Do wydarzeń doszło na wilanowskiej ul. Wiertniczej, obok SP nr 261. Zgłoszenie o nietrzeźwym kierowcy jednego ze szkolnych busów, policjanci z KRP II otrzymali po godz. 7. Zgłaszający podał również miejsce, w którym miał być zaparkowany pojazd. Niestety po przyjechaniu na miejsce, mundurowi nie znaleźli ani kierowcy, ani busa.

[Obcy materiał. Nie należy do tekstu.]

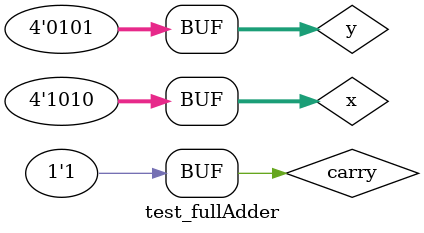
<source format=v>

module FullSubtractor(s, c_out, x, y, c_in);
  output s, c_out;
  input x, y, c_in;
  wire a, b, c;
// descrever por portas 
  xor (a, x, y);
  xor (s, a, c_in);   
  and (b, ~x, y);
  and (c, ~a, c_in);
  or (c_out, c, b);
endmodule //FullSubtractor

// ------------------------- 
// 4bit full Subtractor 
// ------------------------- 
module FourBitFullSubtractor(s, c_out, x, y, c_in);
  output [3:0] s;
  output c_out;
  input  [3:0] x, y;
  input c_in;
  wire c1, c2, c3;
  // descrever por portas 
  FullSubtractor FS0(s[0], c1, x[0], y[0], c_in);
  FullSubtractor FS1(s[1], c2, x[1], y[1], c1);
  FullSubtractor FS2(s[2], c3, x[2], y[2], c2);
  FullSubtractor FS3(s[3], c_out, x[3], y[3], c3);
endmodule //FourbitFullSubtractor

module test_fullAdder; 
// ------------------------- definir dados 
reg [3:0] x; 
reg [3:0] y; 
reg carry; 
wire [3:0] sub;
wire c_out; 

FourBitFullSubtractor FBFS1(sub, c_out, x, y, carry);
// ------------------------- parte principal 
  initial
  begin
  $display("Exemplo0022 - Bruno Cezar Andrade Viallet - 396679"); 
  $display("Test ALU's full subtractor"); 
  $monitor($time," x= %b y=%b c_in= %b /// carry out= %b soma= %b\n",x, y, carry,c_out,sub);
  end
  
  // Entradas
  initial
  begin
  x = 4'd2;y = 4'd4; carry = 1'b0;


  #5 x = 4'd2;y = 4'd4;
  #5 x = 4'd6;y = 4'd8;
  #5 x = 4'd1;y = 4'd3;
  #5 x = 4'd5;y = 4'd7;
  #5 x = 4'd10;y = 4'd5;carry = 1'b1;


  end
endmodule // test_fullSubtractor 
</source>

Podjęto więc decyzję o kontroli wszystkich szkolnych busów podjeżdżających pod szkołę. Po kilku kontrolach kierowca następnego pojazdu nie zatrzymał się, żeby wypuścić dzieci przed szkołą. Kiedy policjantom udało się zatrzymać pojazd, okazało się, że jego kierowca to poszukiwana przez nich osoba. Po wstępnych badaniach okazało się, że 54-latek miał niemalże 2 promile alkoholu w wydychanym powietrzu. Wewnątrz busu znajdowała się siedmioosobowa grupka dzieci, w wieku 7-14 lat. Na szczęście nikomu nic się nie stało.

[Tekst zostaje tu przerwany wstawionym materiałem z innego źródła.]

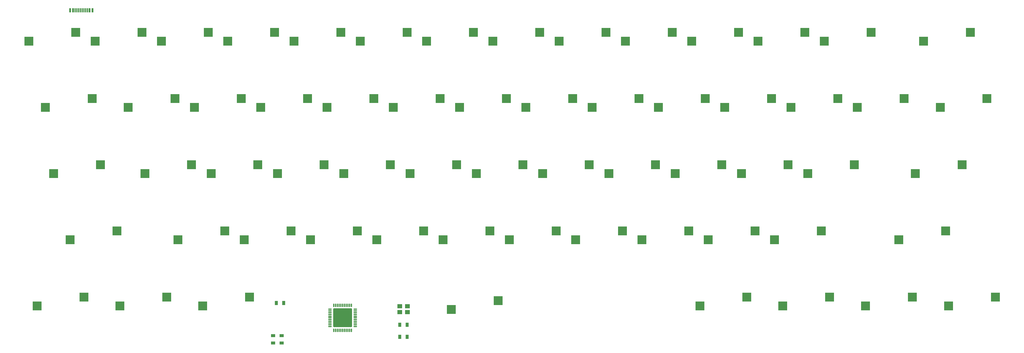
<source format=gbr>
%TF.GenerationSoftware,KiCad,Pcbnew,(6.0.8)*%
%TF.CreationDate,2022-12-31T11:57:47+00:00*%
%TF.ProjectId,USBKB,5553424b-422e-46b6-9963-61645f706362,rev?*%
%TF.SameCoordinates,Original*%
%TF.FileFunction,Paste,Top*%
%TF.FilePolarity,Positive*%
%FSLAX46Y46*%
G04 Gerber Fmt 4.6, Leading zero omitted, Abs format (unit mm)*
G04 Created by KiCad (PCBNEW (6.0.8)) date 2022-12-31 11:57:47*
%MOMM*%
%LPD*%
G01*
G04 APERTURE LIST*
G04 Aperture macros list*
%AMRoundRect*
0 Rectangle with rounded corners*
0 $1 Rounding radius*
0 $2 $3 $4 $5 $6 $7 $8 $9 X,Y pos of 4 corners*
0 Add a 4 corners polygon primitive as box body*
4,1,4,$2,$3,$4,$5,$6,$7,$8,$9,$2,$3,0*
0 Add four circle primitives for the rounded corners*
1,1,$1+$1,$2,$3*
1,1,$1+$1,$4,$5*
1,1,$1+$1,$6,$7*
1,1,$1+$1,$8,$9*
0 Add four rect primitives between the rounded corners*
20,1,$1+$1,$2,$3,$4,$5,0*
20,1,$1+$1,$4,$5,$6,$7,0*
20,1,$1+$1,$6,$7,$8,$9,0*
20,1,$1+$1,$8,$9,$2,$3,0*%
G04 Aperture macros list end*
%ADD10R,2.550000X2.500000*%
%ADD11R,0.600000X1.150000*%
%ADD12R,0.300000X1.150000*%
%ADD13R,1.300000X0.900000*%
%ADD14R,0.900000X1.300000*%
%ADD15O,1.150000X0.300000*%
%ADD16O,0.300000X1.150000*%
%ADD17RoundRect,0.200000X-2.500000X-2.500000X2.500000X-2.500000X2.500000X2.500000X-2.500000X2.500000X0*%
%ADD18R,1.400000X1.200000*%
G04 APERTURE END LIST*
D10*
%TO.C,KSEVEN1*%
X172616180Y-33870000D03*
X159166180Y-36410000D03*
%TD*%
%TO.C,KBSPACE1*%
X296441005Y-33870000D03*
X282991005Y-36410000D03*
%TD*%
%TO.C,KE1*%
X105940003Y-52920000D03*
X92490003Y-55460000D03*
%TD*%
%TO.C,KBSLASH1*%
X301202005Y-52920000D03*
X287752005Y-55460000D03*
%TD*%
%TO.C,KA1*%
X72603005Y-71970000D03*
X59153005Y-74510000D03*
%TD*%
%TO.C,KSPACE1*%
X160709005Y-111070000D03*
X147259005Y-113610000D03*
%TD*%
%TO.C,KC1*%
X120228005Y-91020000D03*
X106778005Y-93560000D03*
%TD*%
%TO.C,KS1*%
X91653005Y-71970000D03*
X78203005Y-74510000D03*
%TD*%
%TO.C,KF1*%
X129753005Y-71970000D03*
X116303005Y-74510000D03*
%TD*%
%TO.C,KY1*%
X163090000Y-52920000D03*
X149640000Y-55460000D03*
%TD*%
%TO.C,KCAPS1*%
X46409005Y-71970000D03*
X32959005Y-74510000D03*
%TD*%
%TO.C,KL1*%
X225003005Y-71970000D03*
X211553005Y-74510000D03*
%TD*%
%TO.C,KB1*%
X158328005Y-91020000D03*
X144878005Y-93560000D03*
%TD*%
%TO.C,KEIGHT1*%
X191666205Y-33870000D03*
X178216205Y-36410000D03*
%TD*%
%TO.C,KRALT1*%
X232146005Y-110070000D03*
X218696005Y-112610000D03*
%TD*%
%TO.C,KU1*%
X182139999Y-52920000D03*
X168689999Y-55460000D03*
%TD*%
D11*
%TO.C,U1*%
X44100002Y-27520000D03*
X43300002Y-27520000D03*
D12*
X42150002Y-27520000D03*
X41150002Y-27520000D03*
X40650002Y-27520000D03*
X39650002Y-27520000D03*
D11*
X37700002Y-27520000D03*
X38500002Y-27520000D03*
D12*
X39150002Y-27520000D03*
X40150002Y-27520000D03*
X41650002Y-27520000D03*
X42650002Y-27520000D03*
%TD*%
D10*
%TO.C,KJ1*%
X186903005Y-71970000D03*
X173453005Y-74510000D03*
%TD*%
%TO.C,KSC1*%
X244053005Y-71970000D03*
X230603005Y-74510000D03*
%TD*%
%TO.C,KRB1*%
X277389994Y-52920000D03*
X263939994Y-55460000D03*
%TD*%
%TO.C,KZERO1*%
X229766255Y-33870000D03*
X216316255Y-36410000D03*
%TD*%
%TO.C,KDASH1*%
X248816280Y-33870000D03*
X235366280Y-36410000D03*
%TD*%
%TO.C,KLALT1*%
X89272505Y-110070000D03*
X75822505Y-112610000D03*
%TD*%
D13*
%TO.C,R2*%
X96000000Y-121150000D03*
X96000000Y-123250000D03*
%TD*%
D10*
%TO.C,KRCTRL1*%
X279771337Y-110070000D03*
X266321337Y-112610000D03*
%TD*%
%TO.C,KZ1*%
X82128005Y-91020000D03*
X68678005Y-93560000D03*
%TD*%
%TO.C,KW1*%
X86890004Y-52920000D03*
X73440004Y-55460000D03*
%TD*%
%TO.C,KLCTRL1*%
X41647005Y-110070000D03*
X28197005Y-112610000D03*
%TD*%
%TO.C,KLS1*%
X51172005Y-91020000D03*
X37722005Y-93560000D03*
%TD*%
%TO.C,KFIVE1*%
X134516130Y-33870000D03*
X121066130Y-36410000D03*
%TD*%
%TO.C,KRMETA1*%
X255958671Y-110070000D03*
X242508671Y-112610000D03*
%TD*%
%TO.C,KFOUR1*%
X115466105Y-33870000D03*
X102016105Y-36410000D03*
%TD*%
%TO.C,KQ1*%
X67840005Y-52920000D03*
X54390005Y-55460000D03*
%TD*%
%TO.C,KI1*%
X201189998Y-52920000D03*
X187739998Y-55460000D03*
%TD*%
%TO.C,KK1*%
X205953005Y-71970000D03*
X192503005Y-74510000D03*
%TD*%
%TO.C,KLMETA1*%
X65459755Y-110070000D03*
X52009755Y-112610000D03*
%TD*%
%TO.C,KTWO1*%
X77366055Y-33870000D03*
X63916055Y-36410000D03*
%TD*%
%TO.C,KEQUALS1*%
X267866305Y-33870000D03*
X254416305Y-36410000D03*
%TD*%
%TO.C,KONE1*%
X58316030Y-33870000D03*
X44866030Y-36410000D03*
%TD*%
%TO.C,KNINE1*%
X210716230Y-33870000D03*
X197266230Y-36410000D03*
%TD*%
%TO.C,KAP1*%
X263103005Y-71970000D03*
X249653005Y-74510000D03*
%TD*%
D14*
%TO.C,C2*%
X134550000Y-118000000D03*
X132450000Y-118000000D03*
%TD*%
%TO.C,C3*%
X134550000Y-121500000D03*
X132450000Y-121500000D03*
%TD*%
D10*
%TO.C,KFN1*%
X303584003Y-110070000D03*
X290134003Y-112610000D03*
%TD*%
%TO.C,KH1*%
X167853005Y-71970000D03*
X154403005Y-74510000D03*
%TD*%
%TO.C,KFSLASH1*%
X253578005Y-91020000D03*
X240128005Y-93560000D03*
%TD*%
D14*
%TO.C,C1*%
X96950000Y-111750000D03*
X99050000Y-111750000D03*
%TD*%
D10*
%TO.C,KRS1*%
X289297005Y-91020000D03*
X275847005Y-93560000D03*
%TD*%
%TO.C,KO1*%
X220239997Y-52920000D03*
X206789997Y-55460000D03*
%TD*%
%TO.C,KESC1*%
X39266005Y-33870000D03*
X25816005Y-36410000D03*
%TD*%
D15*
%TO.C,U3*%
X112375000Y-113500000D03*
X112375000Y-114000000D03*
X112375000Y-114500000D03*
X112375000Y-115000000D03*
X112375000Y-115500000D03*
X112375000Y-116000000D03*
X112375000Y-116500000D03*
X112375000Y-117000000D03*
X112375000Y-117500000D03*
X112375000Y-118000000D03*
X112375000Y-118500000D03*
D16*
X113500000Y-119625000D03*
X114000000Y-119625000D03*
X114500000Y-119625000D03*
X115000000Y-119625000D03*
X115500000Y-119625000D03*
X116000000Y-119625000D03*
X116500000Y-119625000D03*
X117000000Y-119625000D03*
X117500000Y-119625000D03*
X118000000Y-119625000D03*
X118500000Y-119625000D03*
D15*
X119625000Y-118500000D03*
X119625000Y-118000000D03*
X119625000Y-117500000D03*
X119625000Y-117000000D03*
X119625000Y-116500000D03*
X119625000Y-116000000D03*
X119625000Y-115500000D03*
X119625000Y-115000000D03*
X119625000Y-114500000D03*
X119625000Y-114000000D03*
X119625000Y-113500000D03*
D16*
X118500000Y-112375000D03*
X118000000Y-112375000D03*
X117500000Y-112375000D03*
X117000000Y-112375000D03*
X116500000Y-112375000D03*
X116000000Y-112375000D03*
X115500000Y-112375000D03*
X115000000Y-112375000D03*
X114500000Y-112375000D03*
X114000000Y-112375000D03*
X113500000Y-112375000D03*
D17*
X116000000Y-116000000D03*
%TD*%
D10*
%TO.C,KTAB1*%
X44028005Y-52920000D03*
X30578005Y-55460000D03*
%TD*%
%TO.C,KN1*%
X177378005Y-91020000D03*
X163928005Y-93560000D03*
%TD*%
%TO.C,KCOMMA1*%
X215478005Y-91020000D03*
X202028005Y-93560000D03*
%TD*%
%TO.C,KR1*%
X124990002Y-52920000D03*
X111540002Y-55460000D03*
%TD*%
%TO.C,KPERIOD1*%
X234528005Y-91020000D03*
X221078005Y-93560000D03*
%TD*%
D13*
%TO.C,R1*%
X98500000Y-121150000D03*
X98500000Y-123250000D03*
%TD*%
D10*
%TO.C,KG1*%
X148803005Y-71970000D03*
X135353005Y-74510000D03*
%TD*%
%TO.C,KP1*%
X239289996Y-52920000D03*
X225839996Y-55460000D03*
%TD*%
%TO.C,KM1*%
X196428005Y-91020000D03*
X182978005Y-93560000D03*
%TD*%
%TO.C,KSIX1*%
X153566155Y-33870000D03*
X140116155Y-36410000D03*
%TD*%
%TO.C,KRETURN1*%
X294059005Y-71970000D03*
X280609005Y-74510000D03*
%TD*%
%TO.C,KTHREE1*%
X96416080Y-33870000D03*
X82966080Y-36410000D03*
%TD*%
%TO.C,KX1*%
X101178005Y-91020000D03*
X87728005Y-93560000D03*
%TD*%
%TO.C,KT1*%
X144040001Y-52920000D03*
X130590001Y-55460000D03*
%TD*%
%TO.C,KLB1*%
X258339995Y-52920000D03*
X244889995Y-55460000D03*
%TD*%
%TO.C,KV1*%
X139278005Y-91020000D03*
X125828005Y-93560000D03*
%TD*%
D18*
%TO.C,Y1*%
X132400000Y-114350000D03*
X134600000Y-114350000D03*
X134600000Y-112650000D03*
X132400000Y-112650000D03*
%TD*%
D10*
%TO.C,KD1*%
X110703005Y-71970000D03*
X97253005Y-74510000D03*
%TD*%
M02*

</source>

Wiadomo już, że 54-latek usłyszy co najmniej zarzuty kierowania pod wpływem alkoholu. Nie wiadomo jednak czy prokuratura zdecyduje się postawić ponadto zarzut narażenia dzieci na utratę życia i zdrowia.
Jak informuje kom. Ewa Kołdys, oficer prasowy Komendy Rejonowej Policji II Mokotów, Ursynów, Wilanów, pijany kierowca będzie odpowiadać z art. 178 kodeksu karnego. Chodzi o prowadzenie pod wpływem alkoholu, za co 54-latkowi grożą nawet trzy lata więzienia. Zarzuty usłyszy, dopiero jak wytrzeźwieje.